═══ Extracted entries
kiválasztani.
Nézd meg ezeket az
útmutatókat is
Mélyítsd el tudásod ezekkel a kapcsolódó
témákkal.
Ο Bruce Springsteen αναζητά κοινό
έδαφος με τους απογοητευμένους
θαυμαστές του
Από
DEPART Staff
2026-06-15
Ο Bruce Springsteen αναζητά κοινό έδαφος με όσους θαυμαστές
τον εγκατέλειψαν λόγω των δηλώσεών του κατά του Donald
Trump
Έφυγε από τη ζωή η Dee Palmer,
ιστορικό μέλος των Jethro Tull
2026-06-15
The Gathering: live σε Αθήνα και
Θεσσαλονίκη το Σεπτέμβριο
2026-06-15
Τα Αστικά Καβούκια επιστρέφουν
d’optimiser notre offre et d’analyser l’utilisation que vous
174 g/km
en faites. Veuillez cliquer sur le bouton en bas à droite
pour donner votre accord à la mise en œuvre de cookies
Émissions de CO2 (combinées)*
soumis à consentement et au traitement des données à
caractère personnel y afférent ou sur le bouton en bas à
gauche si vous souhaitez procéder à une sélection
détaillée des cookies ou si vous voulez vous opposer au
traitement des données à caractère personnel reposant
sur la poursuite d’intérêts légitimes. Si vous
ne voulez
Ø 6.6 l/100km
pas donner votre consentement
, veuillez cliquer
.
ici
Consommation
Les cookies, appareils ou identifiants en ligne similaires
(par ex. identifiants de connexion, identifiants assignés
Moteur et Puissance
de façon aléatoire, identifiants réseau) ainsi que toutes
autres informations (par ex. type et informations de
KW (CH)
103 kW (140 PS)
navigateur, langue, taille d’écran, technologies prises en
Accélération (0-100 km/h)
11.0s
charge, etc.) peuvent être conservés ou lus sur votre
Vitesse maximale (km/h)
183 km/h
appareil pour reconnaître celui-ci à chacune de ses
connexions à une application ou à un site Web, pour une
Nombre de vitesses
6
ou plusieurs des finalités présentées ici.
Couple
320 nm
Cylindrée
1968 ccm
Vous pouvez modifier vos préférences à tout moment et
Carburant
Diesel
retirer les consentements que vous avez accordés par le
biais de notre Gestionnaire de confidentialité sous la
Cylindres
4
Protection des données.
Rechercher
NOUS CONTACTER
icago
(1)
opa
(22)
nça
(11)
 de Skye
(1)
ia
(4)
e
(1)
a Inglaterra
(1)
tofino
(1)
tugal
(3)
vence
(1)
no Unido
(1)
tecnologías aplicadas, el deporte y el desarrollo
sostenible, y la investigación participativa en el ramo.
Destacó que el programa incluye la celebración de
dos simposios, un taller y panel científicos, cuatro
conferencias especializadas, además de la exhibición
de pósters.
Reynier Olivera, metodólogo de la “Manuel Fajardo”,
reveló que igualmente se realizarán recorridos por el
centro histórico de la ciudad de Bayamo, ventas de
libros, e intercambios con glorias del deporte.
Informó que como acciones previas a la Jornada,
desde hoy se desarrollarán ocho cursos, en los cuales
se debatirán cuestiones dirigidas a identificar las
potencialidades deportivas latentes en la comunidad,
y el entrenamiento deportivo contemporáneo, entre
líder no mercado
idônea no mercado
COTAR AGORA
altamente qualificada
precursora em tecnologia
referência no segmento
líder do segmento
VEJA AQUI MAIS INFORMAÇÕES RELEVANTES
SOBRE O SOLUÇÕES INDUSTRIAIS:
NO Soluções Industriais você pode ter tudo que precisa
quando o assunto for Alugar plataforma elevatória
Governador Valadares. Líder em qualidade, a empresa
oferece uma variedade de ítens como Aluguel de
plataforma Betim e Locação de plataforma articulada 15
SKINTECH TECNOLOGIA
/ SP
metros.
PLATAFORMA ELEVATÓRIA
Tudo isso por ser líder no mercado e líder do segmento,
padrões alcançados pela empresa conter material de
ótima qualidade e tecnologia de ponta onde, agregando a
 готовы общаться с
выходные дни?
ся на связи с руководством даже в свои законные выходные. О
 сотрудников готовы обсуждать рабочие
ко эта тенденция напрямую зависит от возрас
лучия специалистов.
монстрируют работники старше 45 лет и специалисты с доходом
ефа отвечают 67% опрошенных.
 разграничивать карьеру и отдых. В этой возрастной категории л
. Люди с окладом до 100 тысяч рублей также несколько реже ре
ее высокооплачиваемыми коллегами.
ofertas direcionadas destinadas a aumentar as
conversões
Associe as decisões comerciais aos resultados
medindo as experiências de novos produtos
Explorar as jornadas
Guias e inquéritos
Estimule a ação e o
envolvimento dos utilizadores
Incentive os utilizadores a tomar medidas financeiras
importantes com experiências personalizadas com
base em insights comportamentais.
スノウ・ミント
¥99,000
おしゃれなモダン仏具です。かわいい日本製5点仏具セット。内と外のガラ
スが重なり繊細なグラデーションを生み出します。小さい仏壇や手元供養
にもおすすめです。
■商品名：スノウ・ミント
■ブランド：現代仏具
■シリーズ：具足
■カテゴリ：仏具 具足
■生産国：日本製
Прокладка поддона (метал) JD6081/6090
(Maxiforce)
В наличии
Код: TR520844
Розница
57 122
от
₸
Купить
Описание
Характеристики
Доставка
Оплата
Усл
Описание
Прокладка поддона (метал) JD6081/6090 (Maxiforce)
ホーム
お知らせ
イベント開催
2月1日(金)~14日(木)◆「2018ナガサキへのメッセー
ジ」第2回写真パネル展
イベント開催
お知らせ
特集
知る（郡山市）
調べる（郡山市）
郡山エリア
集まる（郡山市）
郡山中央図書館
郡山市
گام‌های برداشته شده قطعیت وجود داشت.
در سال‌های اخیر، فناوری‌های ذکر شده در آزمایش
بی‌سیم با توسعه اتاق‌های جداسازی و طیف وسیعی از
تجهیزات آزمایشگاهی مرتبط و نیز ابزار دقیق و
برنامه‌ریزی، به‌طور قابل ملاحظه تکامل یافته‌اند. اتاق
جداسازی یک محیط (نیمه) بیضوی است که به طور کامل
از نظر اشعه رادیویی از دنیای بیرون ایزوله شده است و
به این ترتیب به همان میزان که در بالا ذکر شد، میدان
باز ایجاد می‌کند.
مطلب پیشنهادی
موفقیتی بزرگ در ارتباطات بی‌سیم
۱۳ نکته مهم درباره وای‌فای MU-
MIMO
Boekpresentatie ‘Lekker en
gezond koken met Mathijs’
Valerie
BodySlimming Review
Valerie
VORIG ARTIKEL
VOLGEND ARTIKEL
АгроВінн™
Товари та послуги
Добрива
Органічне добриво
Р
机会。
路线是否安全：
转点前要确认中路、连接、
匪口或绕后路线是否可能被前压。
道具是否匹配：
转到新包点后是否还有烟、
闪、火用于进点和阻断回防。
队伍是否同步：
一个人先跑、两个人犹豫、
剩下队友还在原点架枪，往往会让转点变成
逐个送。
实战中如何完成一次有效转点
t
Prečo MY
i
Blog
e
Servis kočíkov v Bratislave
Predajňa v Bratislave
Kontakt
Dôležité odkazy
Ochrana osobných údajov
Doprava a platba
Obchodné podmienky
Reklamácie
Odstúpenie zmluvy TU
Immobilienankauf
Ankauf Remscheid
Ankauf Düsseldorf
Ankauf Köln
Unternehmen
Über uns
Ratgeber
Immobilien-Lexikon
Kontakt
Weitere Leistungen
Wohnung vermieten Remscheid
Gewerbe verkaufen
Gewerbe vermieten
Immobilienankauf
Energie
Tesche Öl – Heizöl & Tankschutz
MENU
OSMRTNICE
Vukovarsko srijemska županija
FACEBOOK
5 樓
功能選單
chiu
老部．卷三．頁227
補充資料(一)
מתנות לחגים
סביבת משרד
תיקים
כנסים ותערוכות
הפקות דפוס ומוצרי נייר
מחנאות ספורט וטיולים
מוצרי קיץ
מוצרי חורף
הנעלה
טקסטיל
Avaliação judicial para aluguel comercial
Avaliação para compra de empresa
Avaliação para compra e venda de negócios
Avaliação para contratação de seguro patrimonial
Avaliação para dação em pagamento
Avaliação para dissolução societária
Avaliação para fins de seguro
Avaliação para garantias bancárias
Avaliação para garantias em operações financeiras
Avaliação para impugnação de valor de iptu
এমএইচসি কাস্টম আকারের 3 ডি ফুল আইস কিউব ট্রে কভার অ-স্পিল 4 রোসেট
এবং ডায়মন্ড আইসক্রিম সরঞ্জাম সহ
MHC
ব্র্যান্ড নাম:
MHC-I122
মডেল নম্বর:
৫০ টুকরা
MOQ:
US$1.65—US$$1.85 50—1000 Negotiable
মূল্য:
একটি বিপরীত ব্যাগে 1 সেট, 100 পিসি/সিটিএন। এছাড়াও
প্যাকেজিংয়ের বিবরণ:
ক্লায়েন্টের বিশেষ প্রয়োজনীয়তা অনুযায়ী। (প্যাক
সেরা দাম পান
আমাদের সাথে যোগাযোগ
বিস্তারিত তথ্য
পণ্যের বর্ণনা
══════
▶ [What is required]
Report how many lines in the rows above contain the string "έδαφος", treating uppercase and lowercase as different. Give only the number.

▶ [Task response]
2